The clarinet grows wilder as the girl returns for a third time to the window. This time she attracts an exotic Mandarin, whose approach is portrayed by a quasi-Oriental theme in the trombones. The girl dances a waltz that grows increasingly serpentine and seductive; as the Mandarin becomes aroused, he chases her (a frenetic fugal section composed over an insistent ostinato figure played by low-pitched instruments, with pounding timpani). He catches her, and they struggle (fierce, dissonant major-minor chords).

The opening music returns as the three thugs attack the Mandarin, pounding him, stealing his money and jewels, and trying to smother him under some bedclothes. But his head pops out from beneath the blankets, and the cellos' uneasy quarter-tones depict his woozy, lustful staring at the girl. The thugs then run him through with a rusty old sword; falling oboe and clarinet scales imply that this is his end, but a rising scale suggests otherwise. The thugs now hang him from a chandelier, but he refuses to die. Cut down, he resumes his chase of the girl (with the perverse waltz tune). She no longer resists.
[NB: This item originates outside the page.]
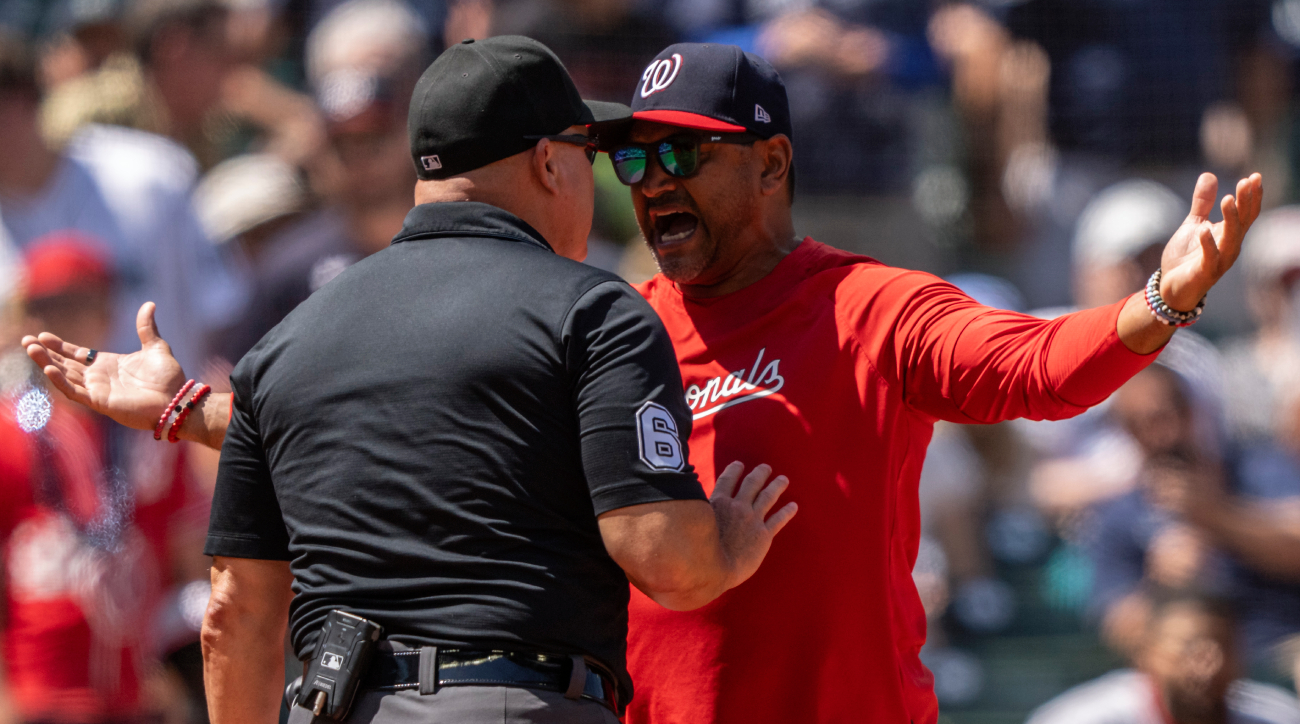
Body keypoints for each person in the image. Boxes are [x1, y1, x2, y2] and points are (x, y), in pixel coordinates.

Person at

An outburst of the horns and trombones marks a climactic moment, and only then does the Miraculous Mandarin yield to his inevitable death, marked by a growling glissando from the double basses.—James M. Keller

If the Expressionist plot of The Miraculous Mandarin seems a bit like an obsessive nightmare, there's good reason. The Cologne premiere of the ballet provoked an audience uproar. Church officials were so offended by its content that the production was suspended after a single performance.